Rituximab Added to Fludarabine in Untreated CLL Patients

SAN FRANCISCO—Preliminary results from the Cancer and Leukemia Group B (CALGB)-9712 trial indicate that rituximab (Rituxan) given concurrently with fludarabine (Fludara) improves response in previously untreated chronic lymphocytic leukemia (CLL) patients, compared with a sequential approach. The results were presented at the 37th Annual Meeting of the American Society of Clinical Oncology (ASCO abstract 1116).

Rituximab is a chimeric monoclonal antibody directed against CD20 that is very effective in the treatment of non-Hodgkin’s lymphoma. "Rituximab is clearly synergistic with chemotherapy and has a favorable toxicity profile, including minimal myelosuppression and a low rate of infection," said John C. Byrd, MD, director, Hematologic Malignancy Program, Ohio State University Medical Center.

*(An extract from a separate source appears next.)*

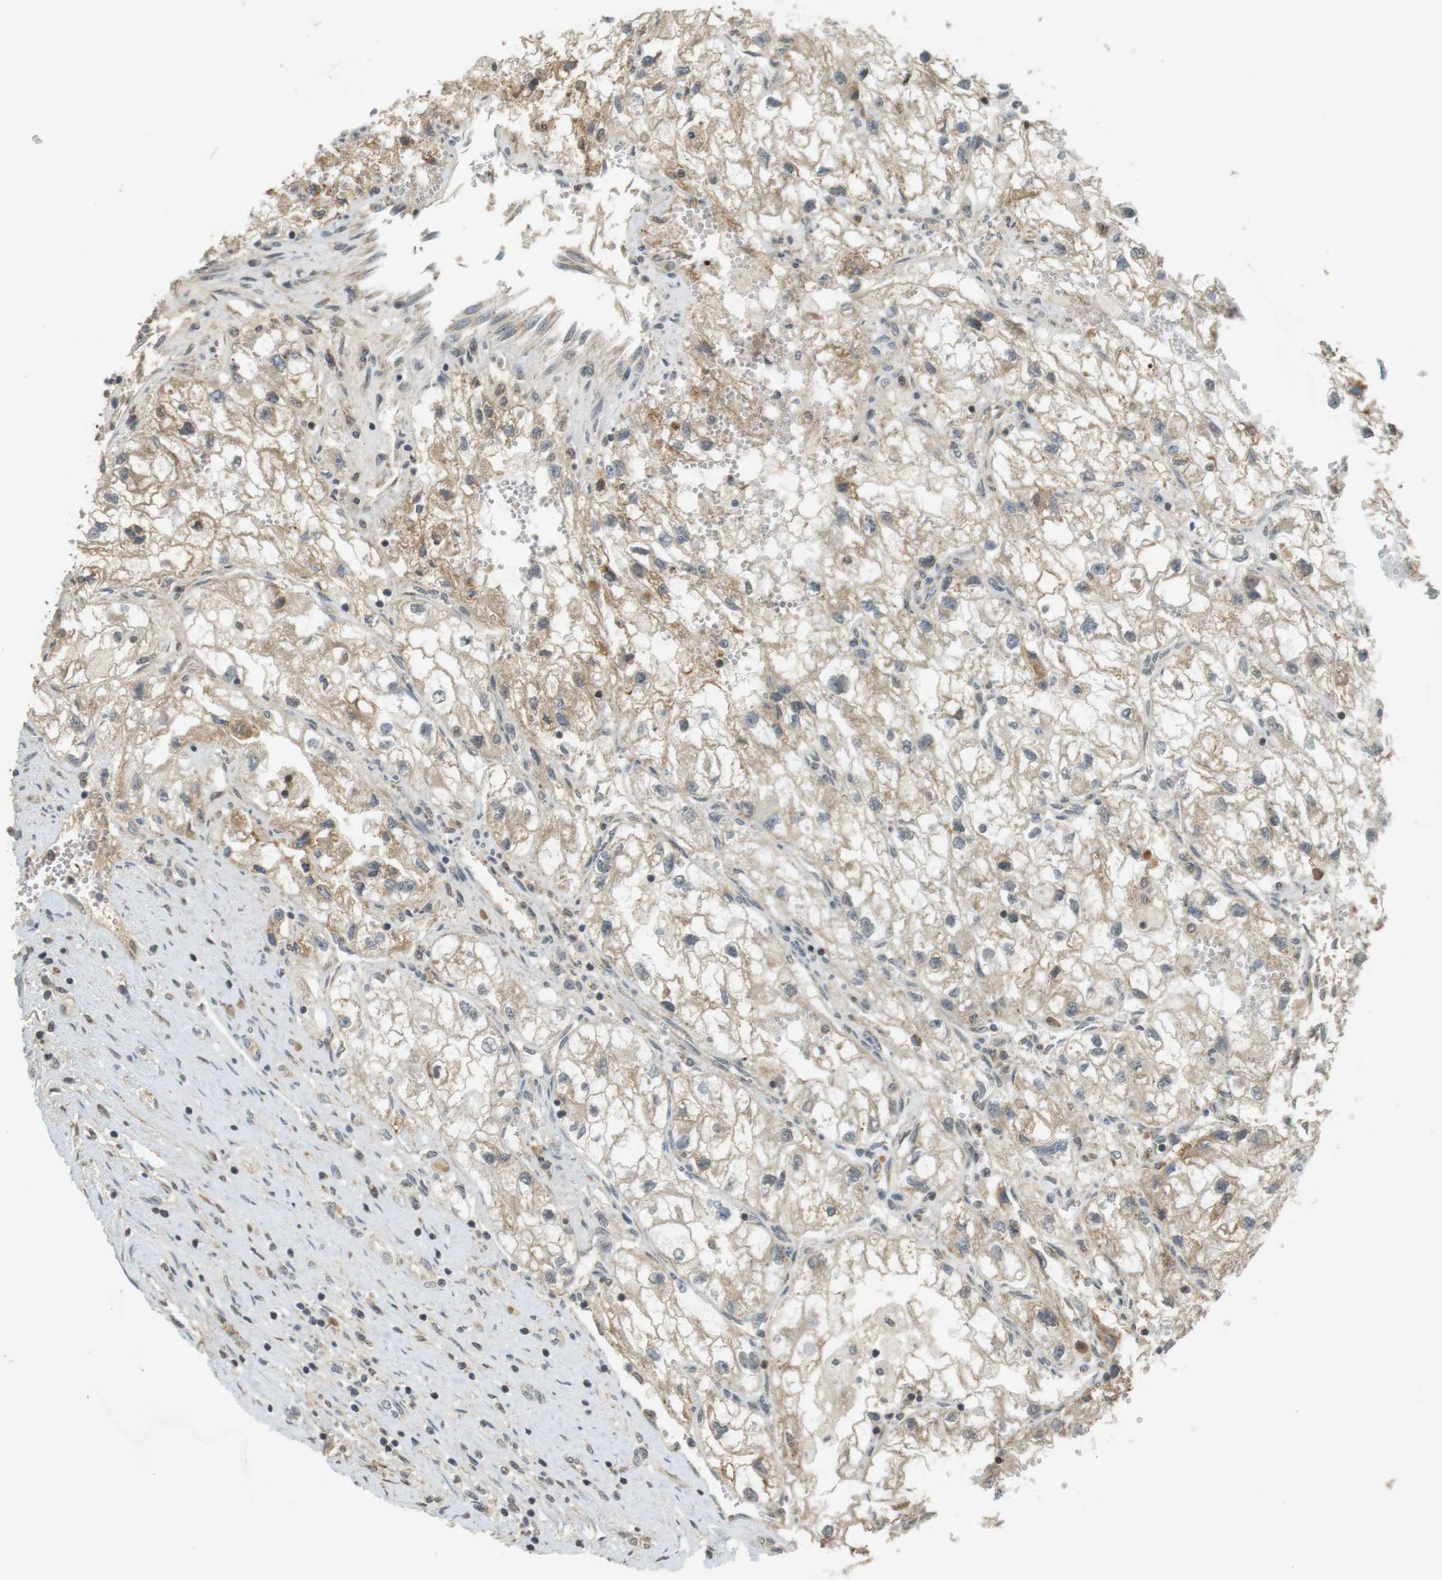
{"staining": {"intensity": "weak", "quantity": "<25%", "location": "cytoplasmic/membranous"}, "tissue": "renal cancer", "cell_type": "Tumor cells", "image_type": "cancer", "snomed": [{"axis": "morphology", "description": "Adenocarcinoma, NOS"}, {"axis": "topography", "description": "Kidney"}], "caption": "The photomicrograph displays no staining of tumor cells in adenocarcinoma (renal).", "gene": "SRR", "patient": {"sex": "female", "age": 70}}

In 1998, CALGB initiated this phase II clinical trial on the hypothesis that, as in non-Hodgkin’s lymphoma, rituximab will improve response in CLL patients receiving fludarabine-based therapy.

The study randomized previously untreated, symptomatic CLL patients to receive either concurrent fludarabine and rituximab for six monthly cycles, followed after 2 months by consolidation rituximab (weekly for 4 weeks) or a sequential approach of fludarabine alone for six cycles followed 2 months later with 4 weeks of rituximab consolidation.

A total of 104 patients were enrolled; 51 were randomized to the concurrent arm and 55 to the sequential arm. The median patient age was 64 years (range, 36 to 86 years). Dr. Byrd noted that 41% of the patients were high risk.

Response Rates

Response rates in each arm were assessed 2 months after induction therapy. In the concurrent arm, there was a complete response rate of 33% and a partial response rate of 57%, for an overall response rate of 90%. The sequential arm had a 15% complete response, a partial response of 62%, and an overall response rate of 77%, "similar to what has been seen in other phase II and III trials of fludarabine alone," Dr. Byrd reported.

The response rate (after induction and consolidation therapy) for the concurrent arm was 47% complete response, 43% partial response for an overall response rate of 90%. The sequential arm had a 28% complete response rate and a 49% partial response rate for an overall response of 77%.

At a median follow-up of 20 months, median progression-free survival had not been reached in either arm. In terms of overall survival, "what’s interesting is that, although follow-up is short, there have been only five events in both arms combined," Dr. Byrd said.

The most significant difference in adverse events was grade 3-4 infusion toxicity in the first rituximab cycle, which developed in 9 of the first 44 patients on the concurrent arm. After this, Dr. Byrd said, the schedule was altered to administer rituximab using a stepped-up dosing approach in the first cycles (with more gradual escalation), and no further infusional toxicity was seen.

Although myelosuppression was higher in the concurrent arm, the incidence of grade 3-4 infection was similar, he pointed out. Overall, consolidation therapy was well tolerated in both arms.

The results show that rituximab and fludarabine can be given concurrently or sequentially "very safely and this approach appears to improve the complete response rate in CLL," he said. "In our opinion, based on the results of this trial, phase III testing of concurrent fludarabine and rituximab is warranted."